Unfortunately, the difficulty in recruiting participants from unvaccinated households in conjunction with the availability of the vaccines for children under the age of 5 y rendered continued sample acquisition unsustainable. As such, we were unable to determine whether the aerosol transfer of IgA might achieve statistical significance from increased sample evaluation, nor were we able to devise any assay suitable for determining the biological relevance of the observed aerosol transfer of IgG. However, whether Ab transfer mediates host protection will be a function of exposure, and it seems reasonable to suggest, all things being equal, that any amount of Ab transfer would prove useful to the recipient host. With the documented benefits of parental vaccination in reducing the risk of infection in the unvaccinated children in the same home (7), it is tempting to speculate that aerosol-mediated Ab transfer may have possibly contributed to the reported findings.
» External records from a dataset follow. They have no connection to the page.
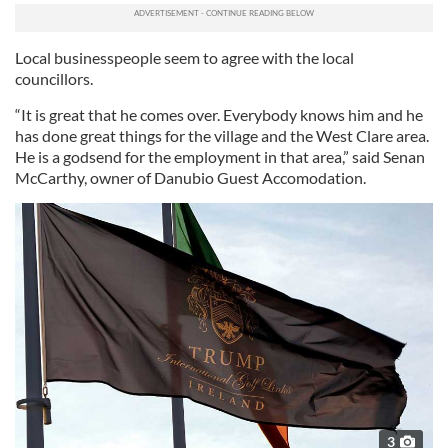
Local businesspeople seem to agree with the local
councillors.
“It is great that he comes over. Everybody knows him and he
has done great things for the village and the West Clare area.
He is a godsend for the employment in that area,” said Senan
McCarthy, owner of Danubio Guest Accomodation.
3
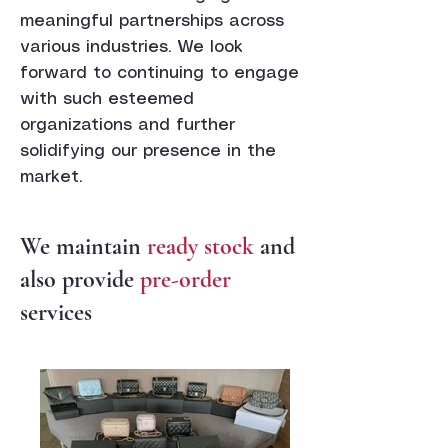
meaningful partnerships across
various industries. We look
forward to continuing to engage
with such esteemed
organizations and further
solidifying our presence in the
market.
We maintain
ready stock
and
also provide
pre-order
services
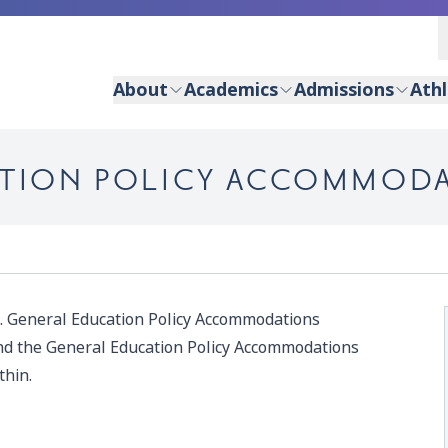
About
Academics
Admissions
Athl
CATION POLICY ACCOMMOD
. General Education Policy Accommodations
nd the General Education Policy Accommodations
thin.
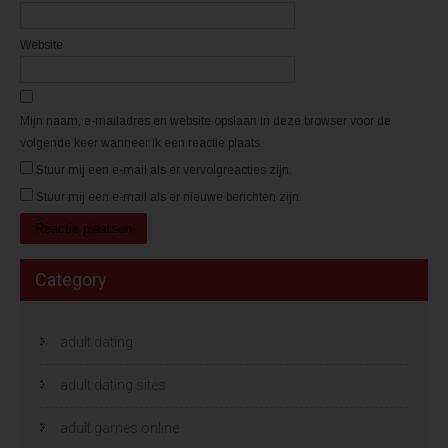
e
e
r
r
g
g
Website
e
e
o
o
p
p
e
e
n
n
d
d
)
)
Mijn naam, e-mailadres en website opslaan in deze browser voor de
volgende keer wanneer ik een reactie plaats.
Stuur mij een e-mail als er vervolgreacties zijn.
Stuur mij een e-mail als er nieuwe berichten zijn.
Category
adult dating
adult dating sites
adult games online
It seems likely that nasal swabs originally collected for monitoring SARS-CoV-2 transmission in this study could be repurposed for examining SARS-CoV-2–specific IgG and IgA within the vaccinated adults as well as noninfected family members, potentially providing the statistical power necessary for validating the conclusions drawn in the current study.

Disclosures

The authors have no financial conflicts of interest.